Tasks to complete:
(1) According to the embedding blog post, what three things must a second web page match in the first to have the same origin?
(2) Please extend the embedding blog post, picking up after its final sentence.

Document section:
+===+
Relentless Constant

03 Jun 2015

‘Embedding & X-Frame-Options Response Header’

During a recent project, I came face to face with both the power and peril of embeddable content. The premise of my recent project Placemat was to remove the friction that people encounter when sending content rich links (videos, music, articles, etc.) to one another. Sharing links is usually done through email, text messaging or on a social network. However none of these solutions allow a user to engage with all the content being sent to them in a single place. Additionally, users cannot persist these links in their own personal library or share their new knowledge short of sending another email, text, etc. and continuing the cycle. Embedding, when done right, can condense the vastness of the web into concise bits of knowledge. However, when allowing users to embed anything and everything, there are some serious hurdles to overcome.

After we began development on our project, it wasn’t long before my collaborators and I encountered a ‘Same Origin’ error when trying to generate an iframe with a generic YouTube url. After the same thing happened for a handful of other sites, I turned to StackOverflow only to realize that this is a common problem.

The “Same-Origin” security policy dictates that a web browser may only permit scripts contained in a first web page to access data in a second web page if both web pages have the ‘same origin’. This means that a second web page must match the first in protocol, host and port. This table from Wikipedia gives a good breakdown of how this works in practice.

images

Same Origin is one of three possible X-Frame-Options. These X-Frame options are included in an HTTP response header so a site can decide whether or not they want to permit their site to be embedded in a “frame”, “iframe” or “object”. A page can ‘Deny’ display in a frame or ‘Allow-From uri’, meaning a page can only be displayed on the specified origin.

Many popular sites offer embeddable versions of their content for developers to use on their own sites. The following two links reference the same video.

Non-Embeddable Embeddable

The embeddable version does not have many of the familiar features users are accustomed to. There is no like button or comment section, just a barebones player. One of the motivations for sites like YouTube to format their embeddable content in this way is to prevent ‘Clickjacking’. Wikipedia describes this as, “a malicious technique of tricking a Web user into clicking on something different from what the user perceives they are clicking on.” For example, if a regular YouTube page could be embedded on another site, visitors of the second site could be “clickjacked” to end up clicking a like button or leaving a comment. Same-Origin is one of the defenses that YouTube employs to combat this and maintain the integrity of the viewing metrics of their community.

While many popular sites offer embeddable iframes for their content, there is no standardization in their format. Given the requirements that Placemat had to take a url entered by a user and generate embeddable content, we were faced with a challenge. It was not feasible to create custom logic for every major content site. Even if we did have the time to do this, we faced another challenge where certain sites (Vevo) prevent their content from being embedded on other sites with the exception of a few whitelisted partners. Thankfully, we found a solution in Embedly.

Embedly turns any link into an embeddable ‘card’. They have over 250 content partners, which means the majority of our users’ content would be formatted in a way that would be optimized its source. Additionally, they are a whitelisted partner of many sites, that otherwise would be unembeddable. Embedly does employ a rate limit for using its API, however there is no rate limit for converting links to cards with their javascript library. It works by simply adding a class of “embedly-card” to any tag and including the their javascript file on the page (see an example included in this page below).
+===+
Landmark coordinate entries

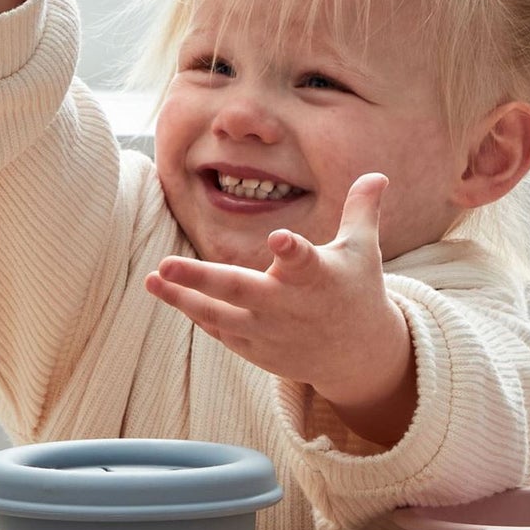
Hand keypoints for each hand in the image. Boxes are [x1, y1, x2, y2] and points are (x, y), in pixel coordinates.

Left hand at [145, 174, 416, 444]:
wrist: (357, 355)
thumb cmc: (356, 290)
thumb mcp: (363, 250)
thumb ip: (361, 210)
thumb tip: (378, 174)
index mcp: (319, 277)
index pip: (304, 261)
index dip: (291, 251)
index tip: (278, 239)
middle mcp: (290, 307)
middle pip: (241, 291)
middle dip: (202, 279)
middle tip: (165, 264)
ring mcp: (270, 332)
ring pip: (219, 316)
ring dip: (182, 298)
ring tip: (151, 280)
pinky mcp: (257, 349)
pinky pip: (220, 330)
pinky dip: (196, 314)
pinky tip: (169, 293)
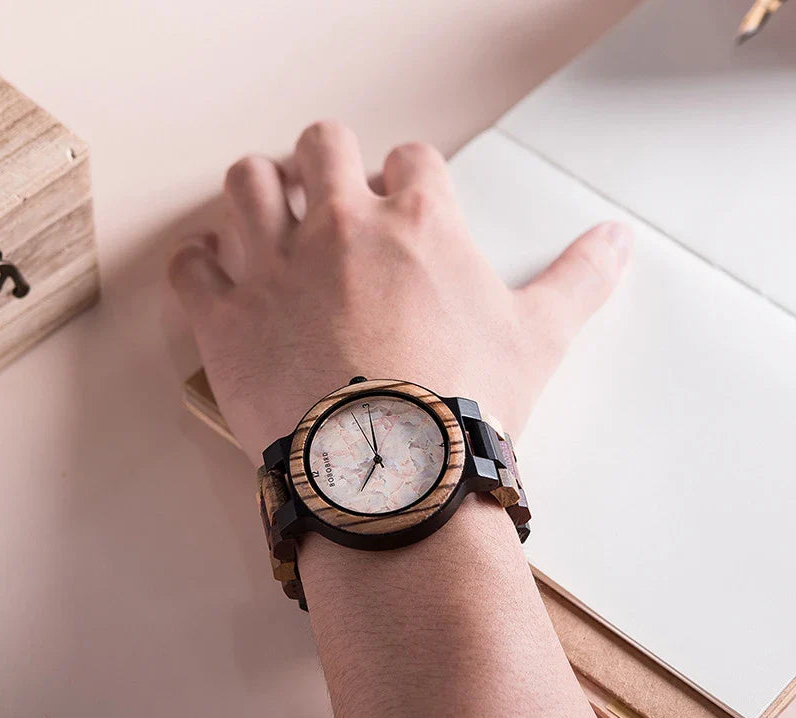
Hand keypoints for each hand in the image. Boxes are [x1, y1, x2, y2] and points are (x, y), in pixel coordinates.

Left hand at [169, 121, 631, 463]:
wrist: (396, 474)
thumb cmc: (465, 406)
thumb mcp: (539, 339)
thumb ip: (581, 279)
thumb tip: (619, 240)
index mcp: (418, 221)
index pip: (411, 159)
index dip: (407, 179)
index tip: (404, 207)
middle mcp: (340, 226)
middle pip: (321, 147)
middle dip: (328, 165)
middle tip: (333, 203)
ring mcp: (274, 268)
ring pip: (248, 184)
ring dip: (260, 194)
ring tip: (275, 226)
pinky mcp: (225, 319)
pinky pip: (193, 265)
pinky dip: (202, 263)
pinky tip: (220, 276)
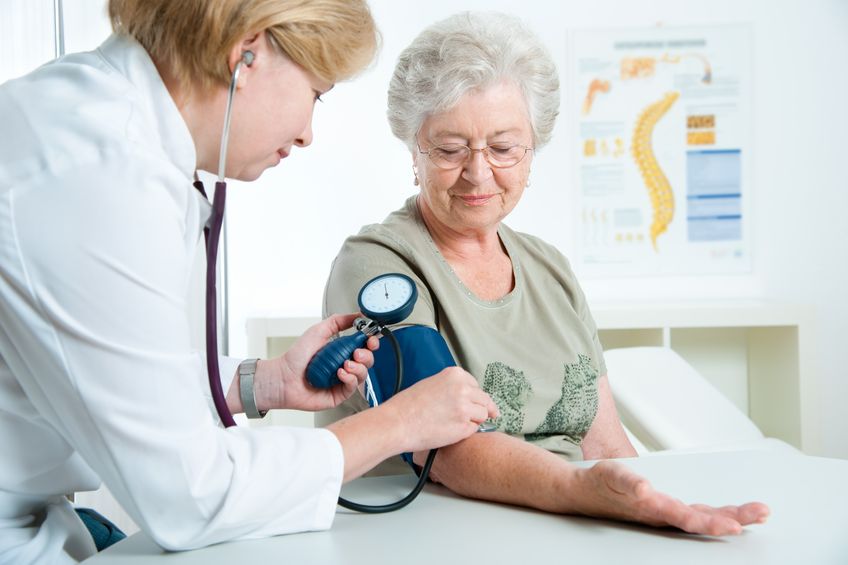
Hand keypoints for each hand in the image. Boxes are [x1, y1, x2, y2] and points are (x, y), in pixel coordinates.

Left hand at [272, 314, 378, 410]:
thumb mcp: (318, 331)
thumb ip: (338, 321)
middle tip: (356, 353)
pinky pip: (353, 387)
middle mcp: (344, 365)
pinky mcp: (339, 394)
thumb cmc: (296, 357)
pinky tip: (341, 374)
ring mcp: (342, 381)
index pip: (364, 347)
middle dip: (366, 355)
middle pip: (368, 361)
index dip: (371, 343)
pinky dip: (350, 379)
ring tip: (345, 364)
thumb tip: (357, 315)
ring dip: (358, 368)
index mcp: (341, 351)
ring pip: (363, 375)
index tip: (370, 339)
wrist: (283, 377)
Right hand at [384, 366, 498, 452]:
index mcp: (454, 375)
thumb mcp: (431, 384)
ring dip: (474, 420)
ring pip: (483, 415)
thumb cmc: (407, 407)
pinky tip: (451, 431)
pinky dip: (466, 432)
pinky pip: (474, 430)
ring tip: (455, 423)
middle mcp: (462, 389)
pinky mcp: (464, 427)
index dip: (474, 395)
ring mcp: (465, 408)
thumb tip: (465, 395)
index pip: (476, 385)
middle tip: (475, 416)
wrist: (397, 423)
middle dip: (480, 408)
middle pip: (484, 399)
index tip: (476, 401)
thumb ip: (451, 387)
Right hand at [567, 460, 769, 535]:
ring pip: (703, 517)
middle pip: (704, 519)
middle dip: (734, 518)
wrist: (583, 493)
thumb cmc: (599, 484)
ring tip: (755, 514)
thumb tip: (645, 489)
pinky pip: (696, 513)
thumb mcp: (611, 476)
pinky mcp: (664, 508)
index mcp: (654, 508)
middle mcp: (664, 514)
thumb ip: (628, 482)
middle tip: (761, 513)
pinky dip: (716, 514)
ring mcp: (665, 513)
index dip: (713, 523)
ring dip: (730, 517)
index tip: (735, 525)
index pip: (689, 518)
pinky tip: (730, 517)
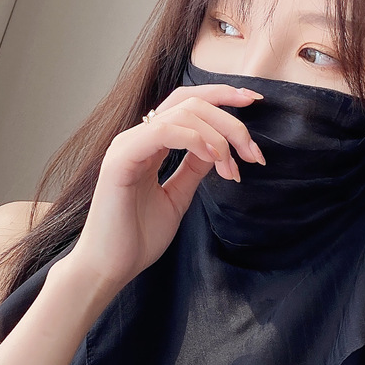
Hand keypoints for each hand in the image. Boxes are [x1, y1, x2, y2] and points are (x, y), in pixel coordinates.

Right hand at [64, 83, 266, 291]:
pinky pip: (163, 131)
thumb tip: (219, 148)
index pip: (187, 104)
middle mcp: (137, 137)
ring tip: (233, 166)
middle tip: (254, 152)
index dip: (222, 97)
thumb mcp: (178, 196)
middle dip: (231, 121)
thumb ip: (194, 169)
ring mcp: (127, 145)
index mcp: (149, 143)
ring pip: (182, 112)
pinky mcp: (121, 160)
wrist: (109, 267)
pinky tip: (213, 158)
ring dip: (219, 136)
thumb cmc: (137, 237)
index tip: (254, 103)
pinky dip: (195, 140)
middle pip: (191, 102)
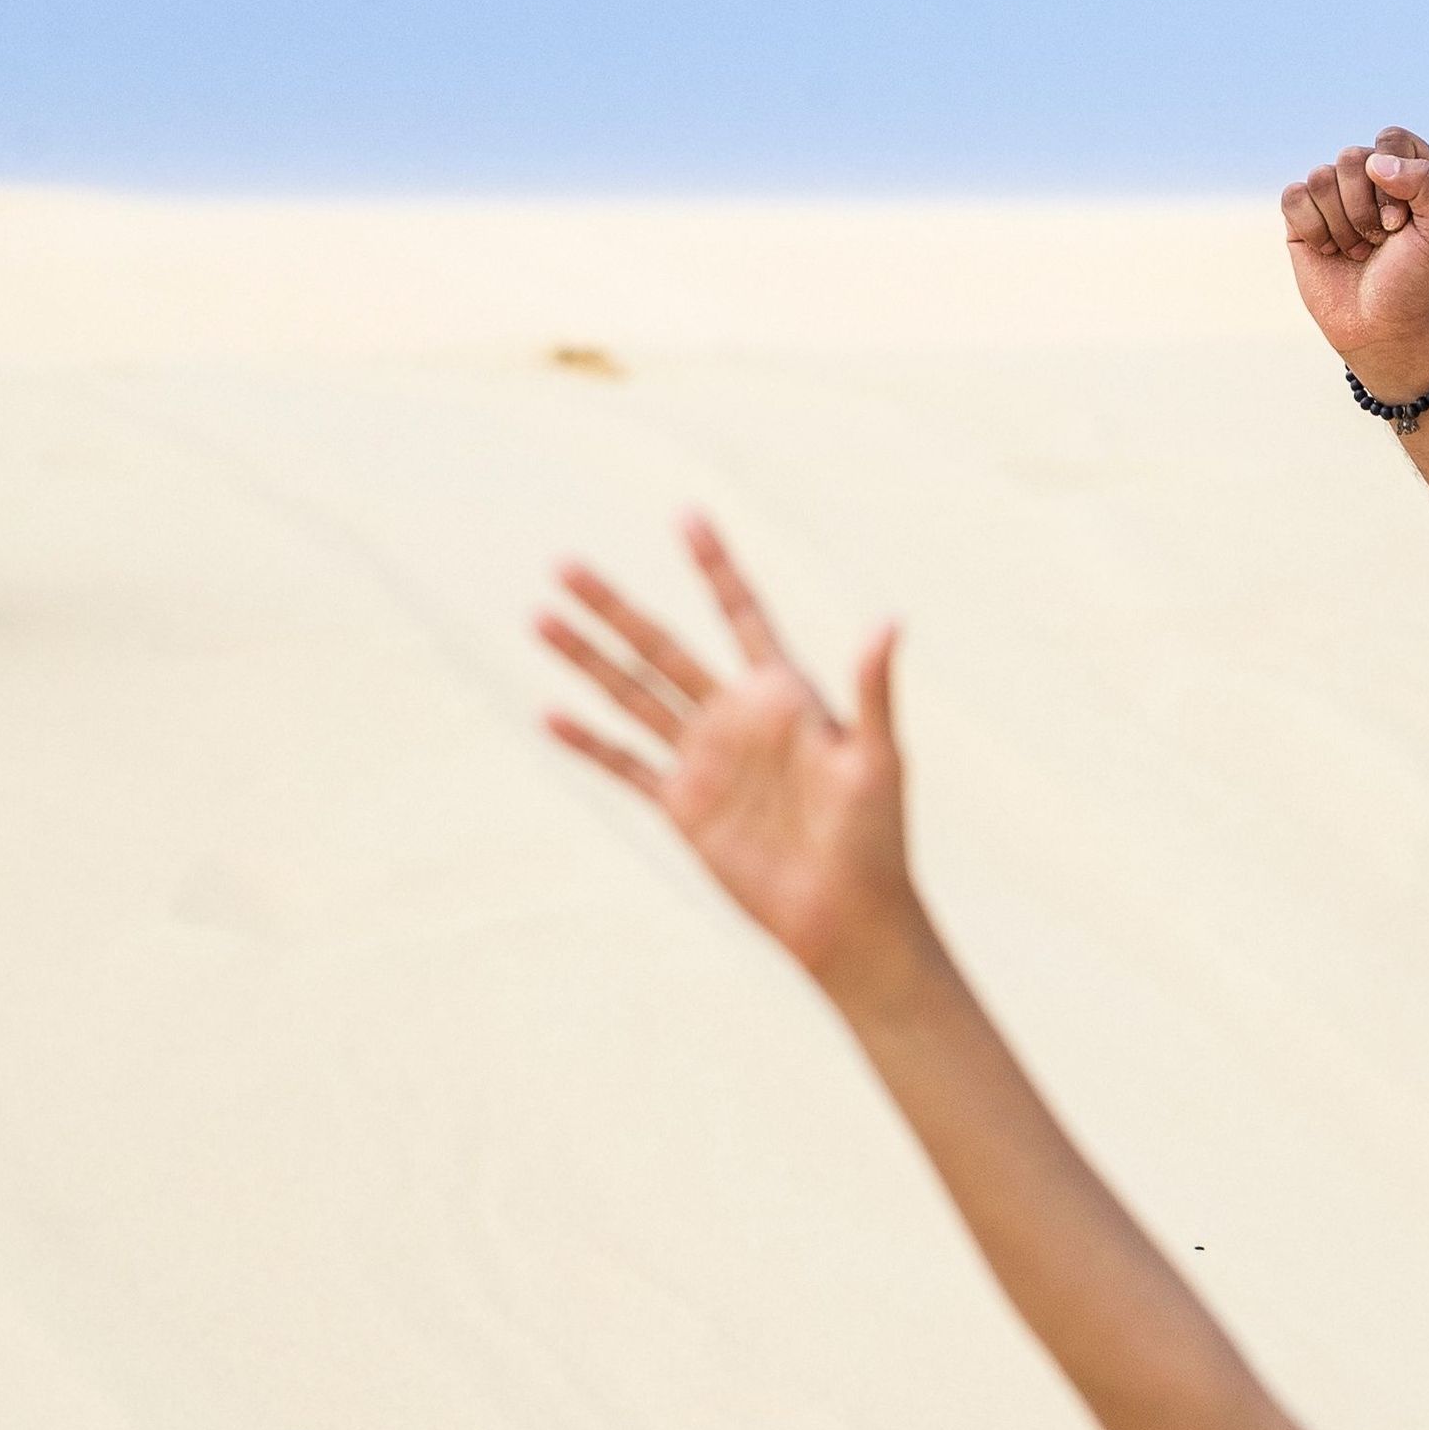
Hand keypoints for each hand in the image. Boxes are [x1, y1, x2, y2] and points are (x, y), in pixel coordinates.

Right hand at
+===+
Responses in order:
(1) Protocol, host and port.

(2)
Looking forward….

The rise of user generated content has flooded the web with more things than ever to watch, listen and read. While there are only a few popular platforms hosting this content, there are an endless amount of taste makers embedding this content on their own sites across the web. These taste makers give a sense of direction and context to an otherwise chaotic content eco-system. Embedding will be a critical part of the web going forward and the tools that will make this possible are still very much in their infancy.

This Side of Paradise by J. MEY

21 May 2015

Scrubbing Video on Scroll

Scroll the video below (Note: only compatible with Chrome, close all tabs for best performance)

During a recent visit to Apple’s website, I noticed an amazing animation on their Macbook product page. As I scrolled down to learn more about their new Macbook, the laptop on the screen opened and changed its orientation based on my scroll. I thought it was so cool, I decided to figure out how it worked. As I dug through the site with Chrome developer tools I realized that the ‘animation’ was actually a very well produced video. I figured out that my scroll was controlling where the ‘playhead’ position was in this video. Simple enough. Now to build my own.

Creating a scrollable video can be broken down into three parts:

Capturing a value to set the playhead position to
Setting the playhead to that value
Repeating this code at a very fast time interval to create smooth video playback

Below you can see the html that creates the flower video above.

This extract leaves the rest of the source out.